O Estado de S. Paulo

Imprima-se

- Demi Getschko trieste@gmail.com ENGENHEIRO ELÉTRICO

Cerca de 200 anos depois que Gutenberg inventou a imprensa, quando se notou que a população passaria a ter um acesso amplo a livros e textos que antes, em raros manuscrito­s e suas cópias, estavam ao alcance de muito poucos, a Igreja Católica, certamente munida das melhores intenções, decidiu criar um cânone de lei que examinasse os livros candidatos à impressão. Os julgados apropriado­s ao grande público ganhavam o carimbo “Nihil Obstat – Imprimatur”, ou seja, os censores que examinaram o livro permitiam que ele fosse impresso. Isso não significav­a uma aprovação tácita ao conteúdo mas, sim, que ele não representa­ria perigo.

Nem temos ainda 50 anos da disseminaç­ão da internet, e já há um visível movimento para que o acesso dos internauta­s ao que está na rede seja, de alguma forma, intermedia­do ou tutelado. Sem discutir casos especiais, vamos nos restringir estritamen­te a, como se dizia antanho, “maiores de idade e vacinados”. Há neste caso necessidad­e de tutela? Se houver, qual o nível e quais os critérios que o executor deveria respeitar? Alguém decidirá a priori o que se pode ler, o que seria bom ou mau ao leitor, ou o que seria perigoso para seu equilíbrio mental?

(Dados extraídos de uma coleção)
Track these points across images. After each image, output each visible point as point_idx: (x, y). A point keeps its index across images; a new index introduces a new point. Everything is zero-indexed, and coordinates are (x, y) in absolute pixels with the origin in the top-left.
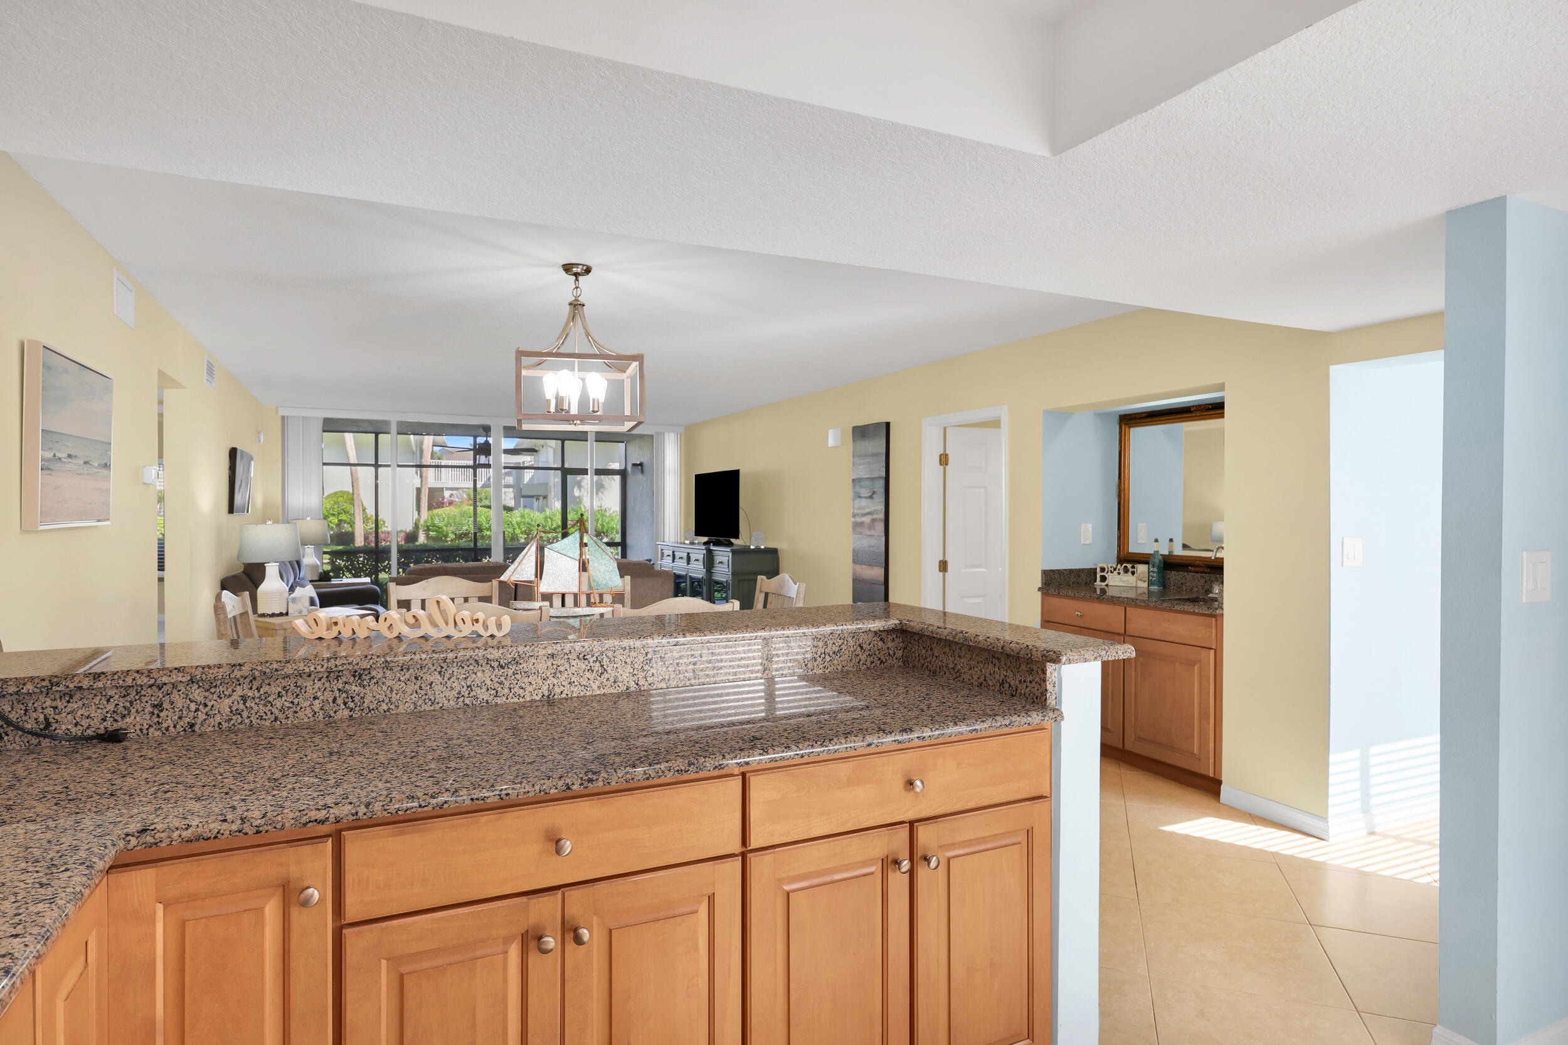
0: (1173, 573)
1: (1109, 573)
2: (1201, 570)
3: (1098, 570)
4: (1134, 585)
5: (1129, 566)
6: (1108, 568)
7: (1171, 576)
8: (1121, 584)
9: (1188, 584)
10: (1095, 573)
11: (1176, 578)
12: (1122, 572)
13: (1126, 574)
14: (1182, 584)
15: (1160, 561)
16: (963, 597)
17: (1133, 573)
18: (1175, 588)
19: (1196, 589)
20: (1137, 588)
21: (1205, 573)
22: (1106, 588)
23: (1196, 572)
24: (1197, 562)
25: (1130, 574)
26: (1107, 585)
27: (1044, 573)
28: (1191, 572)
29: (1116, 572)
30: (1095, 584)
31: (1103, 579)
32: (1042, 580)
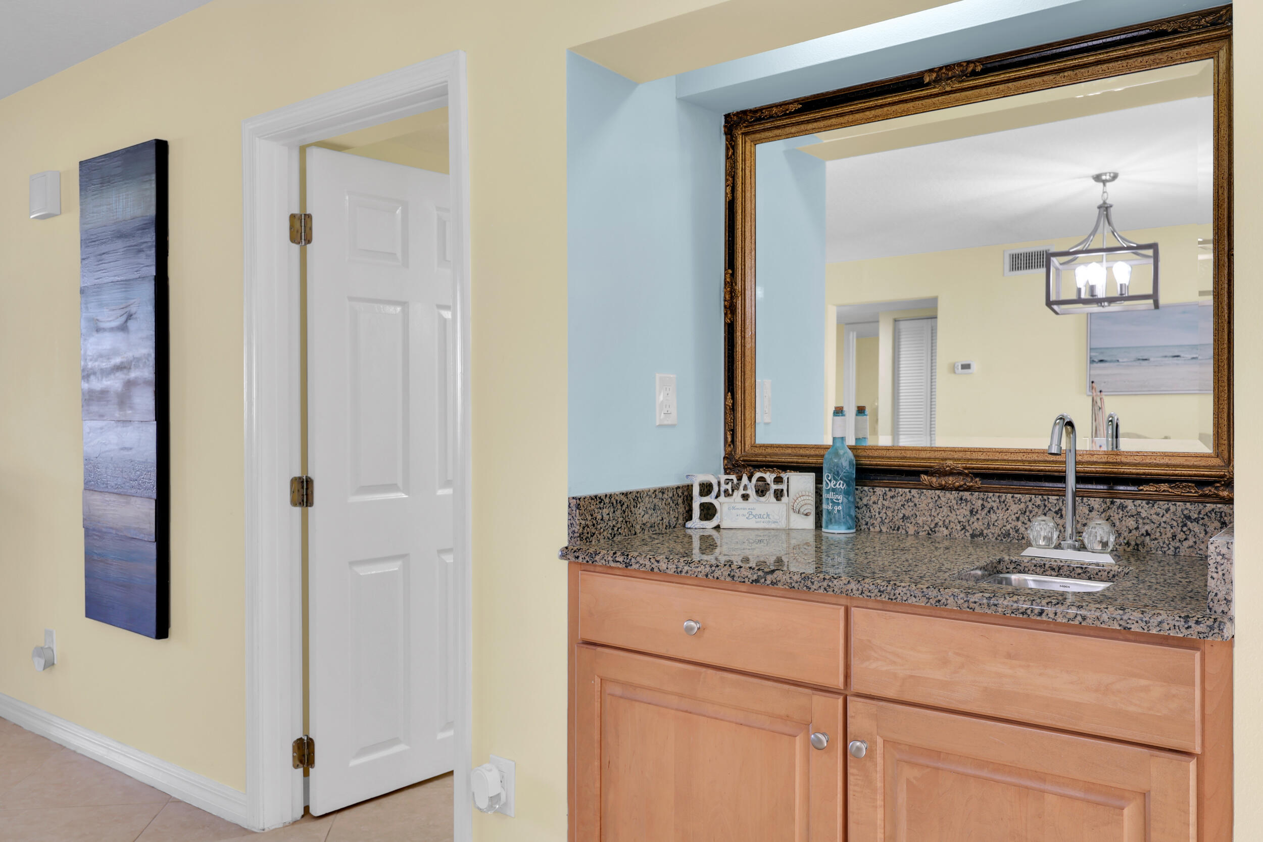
0: (879, 490)
1: (722, 498)
2: (959, 481)
3: (696, 491)
4: (782, 524)
5: (769, 477)
6: (719, 484)
7: (874, 498)
8: (752, 524)
9: (920, 520)
10: (689, 499)
11: (886, 503)
12: (751, 492)
13: (762, 499)
14: (904, 517)
15: (850, 463)
16: (352, 563)
17: (778, 495)
18: (884, 529)
19: (946, 532)
20: (788, 531)
21: (969, 489)
22: (714, 533)
23: (943, 488)
24: (949, 462)
25: (770, 495)
26: (717, 528)
27: (578, 507)
28: (931, 487)
29: (737, 495)
30: (689, 524)
31: (708, 512)
32: (571, 525)
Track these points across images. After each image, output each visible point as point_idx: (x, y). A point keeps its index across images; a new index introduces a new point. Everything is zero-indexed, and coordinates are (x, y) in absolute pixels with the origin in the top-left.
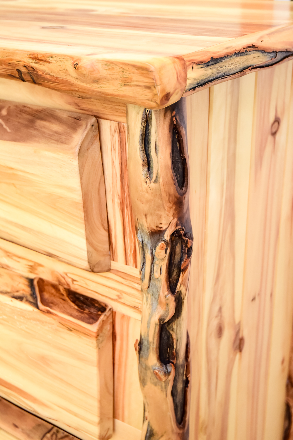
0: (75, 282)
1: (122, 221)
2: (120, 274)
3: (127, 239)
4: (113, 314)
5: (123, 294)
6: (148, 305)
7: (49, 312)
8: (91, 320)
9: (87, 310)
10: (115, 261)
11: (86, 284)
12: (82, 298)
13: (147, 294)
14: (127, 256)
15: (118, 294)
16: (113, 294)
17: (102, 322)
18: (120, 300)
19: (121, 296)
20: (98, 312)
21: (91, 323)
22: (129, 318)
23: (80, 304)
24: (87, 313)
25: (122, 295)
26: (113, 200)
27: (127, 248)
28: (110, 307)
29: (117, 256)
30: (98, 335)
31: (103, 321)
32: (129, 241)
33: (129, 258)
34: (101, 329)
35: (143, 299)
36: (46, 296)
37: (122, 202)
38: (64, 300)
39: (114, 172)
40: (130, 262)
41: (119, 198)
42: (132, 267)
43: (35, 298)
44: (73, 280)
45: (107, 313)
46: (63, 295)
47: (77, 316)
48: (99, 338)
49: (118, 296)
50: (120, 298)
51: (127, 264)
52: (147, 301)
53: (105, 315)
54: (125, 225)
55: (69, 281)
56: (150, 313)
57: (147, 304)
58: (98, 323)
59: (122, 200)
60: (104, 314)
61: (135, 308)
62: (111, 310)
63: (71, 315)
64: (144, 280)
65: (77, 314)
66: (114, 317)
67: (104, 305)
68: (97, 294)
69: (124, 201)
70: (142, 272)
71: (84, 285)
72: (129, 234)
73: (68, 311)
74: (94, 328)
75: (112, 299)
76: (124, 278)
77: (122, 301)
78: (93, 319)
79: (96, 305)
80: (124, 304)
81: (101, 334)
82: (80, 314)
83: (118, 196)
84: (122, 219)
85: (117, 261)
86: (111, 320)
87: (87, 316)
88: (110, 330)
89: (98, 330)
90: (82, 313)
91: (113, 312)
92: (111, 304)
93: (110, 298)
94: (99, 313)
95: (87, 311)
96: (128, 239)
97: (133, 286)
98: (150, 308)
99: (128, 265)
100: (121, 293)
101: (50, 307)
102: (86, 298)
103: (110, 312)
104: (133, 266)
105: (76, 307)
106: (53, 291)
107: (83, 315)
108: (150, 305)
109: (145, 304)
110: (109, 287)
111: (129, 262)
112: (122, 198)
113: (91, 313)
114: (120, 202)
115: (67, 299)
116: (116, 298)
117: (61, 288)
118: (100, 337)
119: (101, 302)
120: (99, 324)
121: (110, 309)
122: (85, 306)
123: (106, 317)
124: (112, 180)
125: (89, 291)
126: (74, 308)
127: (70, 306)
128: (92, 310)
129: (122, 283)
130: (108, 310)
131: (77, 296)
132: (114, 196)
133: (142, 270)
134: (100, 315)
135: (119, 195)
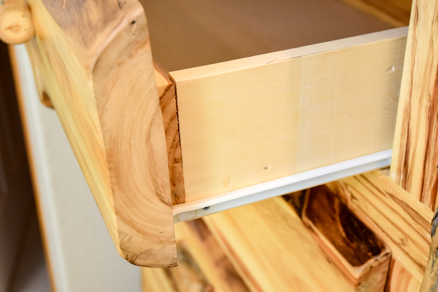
0: (354, 200)
1: (427, 136)
2: (410, 211)
3: (429, 164)
4: (391, 262)
5: (409, 241)
6: (433, 274)
7: (310, 228)
8: (355, 260)
9: (356, 243)
10: (407, 191)
11: (367, 208)
12: (356, 224)
13: (435, 257)
14: (424, 190)
15: (403, 237)
16: (397, 236)
17: (369, 268)
18: (403, 247)
19: (405, 242)
20: (369, 252)
21: (354, 264)
22: (410, 276)
23: (350, 232)
24: (353, 248)
25: (407, 241)
26: (420, 101)
27: (426, 177)
28: (387, 251)
29: (411, 184)
30: (359, 284)
31: (371, 267)
32: (430, 168)
33: (426, 194)
34: (366, 276)
35: (429, 261)
36: (316, 205)
37: (432, 106)
38: (333, 219)
39: (431, 58)
40: (427, 199)
41: (429, 100)
42: (427, 207)
43: (302, 203)
44: (353, 197)
45: (381, 258)
46: (334, 211)
47: (341, 247)
48: (360, 287)
49: (402, 240)
50: (404, 244)
51: (422, 200)
52: (433, 266)
53: (376, 260)
54: (429, 143)
55: (348, 195)
56: (432, 286)
57: (432, 271)
58: (363, 267)
59: (433, 104)
60: (375, 258)
61: (420, 266)
62: (389, 255)
63: (333, 243)
64: (434, 235)
65: (341, 244)
66: (391, 266)
67: (380, 245)
68: (376, 226)
69: (435, 107)
70: (433, 222)
71: (364, 208)
72: (433, 157)
73: (333, 235)
74: (357, 272)
75: (394, 242)
76: (414, 219)
77: (406, 249)
78: (359, 259)
79: (371, 241)
80: (407, 254)
81: (364, 284)
82: (345, 245)
83: (428, 96)
84: (427, 133)
85: (409, 192)
86: (386, 269)
87: (352, 252)
88: (381, 281)
89: (361, 278)
90: (348, 245)
91: (391, 258)
92: (391, 248)
93: (391, 238)
94: (370, 254)
95: (354, 245)
96: (431, 165)
97: (424, 235)
98: (435, 279)
99: (423, 202)
100: (406, 238)
101: (314, 223)
102: (362, 226)
103: (385, 258)
104: (429, 207)
105: (344, 235)
106: (325, 202)
107: (348, 249)
108: (435, 274)
109: (429, 269)
110: (393, 224)
111: (425, 199)
112: (433, 101)
113: (358, 250)
114: (429, 107)
115: (338, 219)
116: (398, 241)
117: (337, 201)
118: (363, 287)
119: (378, 240)
120: (364, 270)
121: (387, 254)
122: (355, 237)
123: (377, 263)
124: (425, 70)
125: (368, 218)
126: (341, 235)
127: (338, 230)
128: (362, 246)
129: (410, 225)
130: (383, 254)
131: (352, 219)
132: (423, 95)
133: (435, 220)
134: (369, 258)
135: (430, 96)
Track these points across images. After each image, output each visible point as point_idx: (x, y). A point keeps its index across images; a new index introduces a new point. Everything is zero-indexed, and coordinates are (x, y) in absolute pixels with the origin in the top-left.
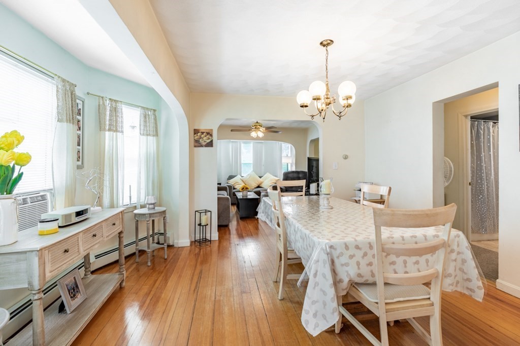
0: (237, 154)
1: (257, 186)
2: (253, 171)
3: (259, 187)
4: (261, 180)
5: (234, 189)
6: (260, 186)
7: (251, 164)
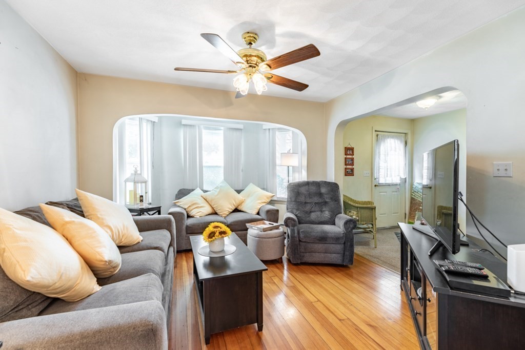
0: (195, 149)
1: (233, 208)
2: (225, 179)
3: (236, 210)
4: (240, 197)
5: (189, 216)
6: (239, 208)
7: (220, 167)
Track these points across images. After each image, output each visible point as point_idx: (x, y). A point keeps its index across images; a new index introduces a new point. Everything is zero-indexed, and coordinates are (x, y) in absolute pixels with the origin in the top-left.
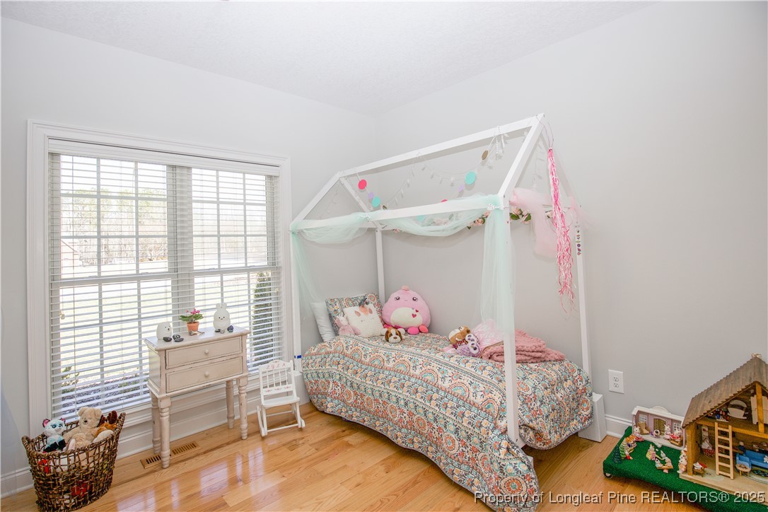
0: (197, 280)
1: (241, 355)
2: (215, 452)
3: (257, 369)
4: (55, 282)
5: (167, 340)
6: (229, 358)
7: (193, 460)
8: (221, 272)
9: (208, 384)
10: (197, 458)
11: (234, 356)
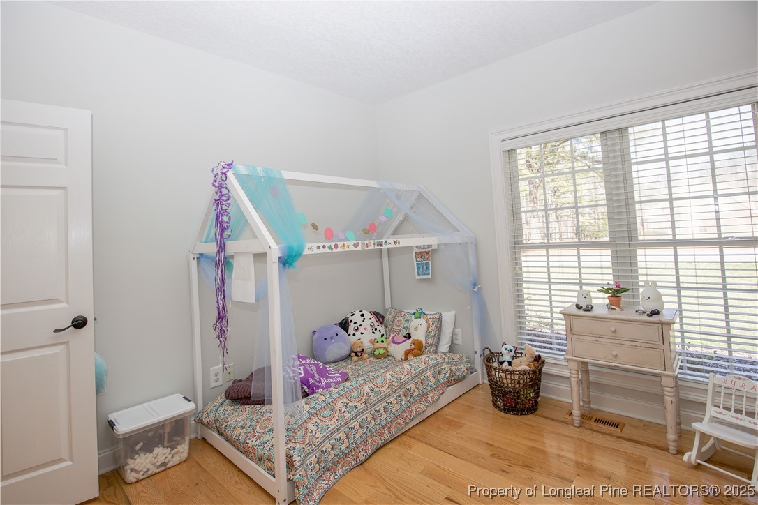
0: (640, 251)
1: (662, 347)
2: (627, 442)
3: (708, 378)
4: (518, 245)
5: (579, 307)
6: (644, 345)
7: (601, 436)
8: (675, 244)
9: (616, 365)
10: (607, 437)
11: (651, 346)
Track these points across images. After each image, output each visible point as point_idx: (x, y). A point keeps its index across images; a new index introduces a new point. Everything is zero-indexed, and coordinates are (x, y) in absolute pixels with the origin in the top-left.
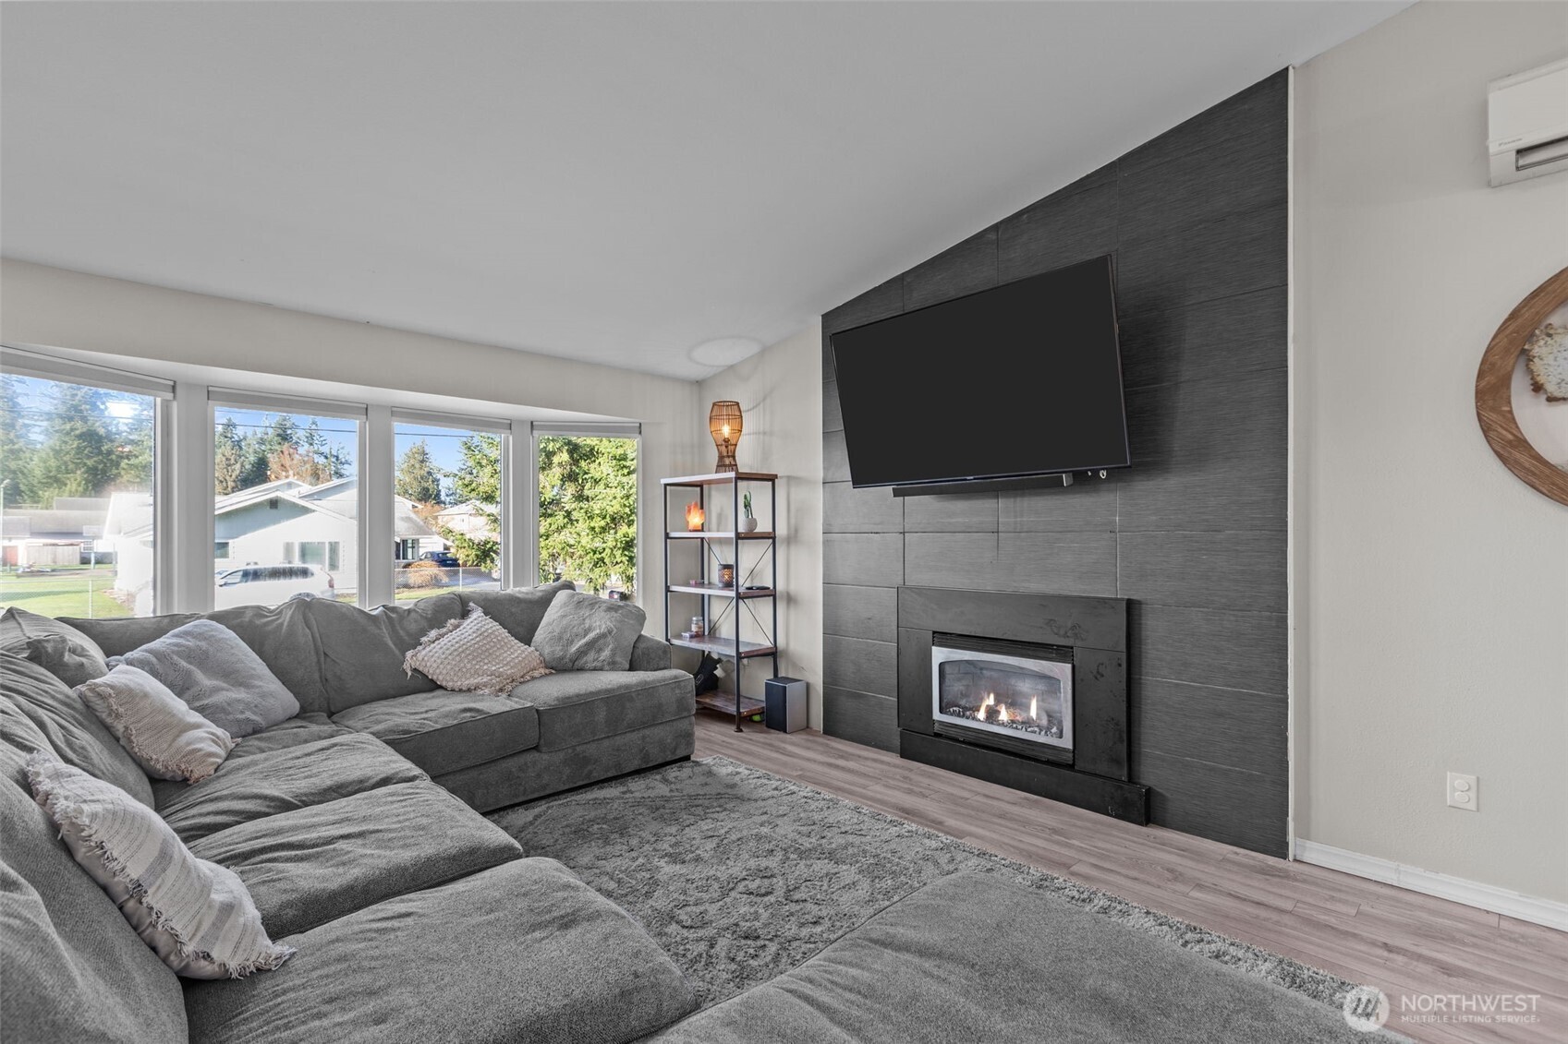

ENUNCIADO 1:
Segundo a coluna, que carimbo recebiam os livros considerados apropriados ao grande público?
ENUNCIADO 2:
Copie da coluna todo o trecho que vai de "- Demi Getschko" até "não representa­ria perigo.".
ENUNCIADO 3:
Diga se cada afirmação combina com a coluna, respondendo sim ou não e citando as palavras que decidem:
(a) A Igreja Católica criou seu cânone cerca de dois séculos depois da invenção da imprensa.
(b) A internet já se espalhou há mais de 50 anos.
(c) O autor escolhe tratar apenas de casos especiais.

RESPOSTA 1:
“Nihil Obstat – Imprimatur”.

RESPOSTA 2:
- Demi Getschko trieste@gmail.com ENGENHEIRO ELÉTRICO

Cerca de 200 anos depois que Gutenberg inventou a imprensa, quando se notou que a população passaria a ter um acesso amplo a livros e textos que antes, em raros manuscrito­s e suas cópias, estavam ao alcance de muito poucos, a Igreja Católica, certamente munida das melhores intenções, decidiu criar um cânone de lei que examinasse os livros candidatos à impressão. Os julgados apropriado­s ao grande público ganhavam o carimbo “Nihil Obstat – Imprimatur”, ou seja, os censores que examinaram o livro permitiam que ele fosse impresso. Isso não significav­a uma aprovação tácita ao conteúdo mas, sim, que ele não representa­ria perigo.

RESPOSTA 3:
(a) Sim: “Cerca de 200 anos depois que Gutenberg inventou a imprensa”.
(b) Não: “Nem temos ainda 50 anos”.
(c) Não: “Sem discutir casos especiais”.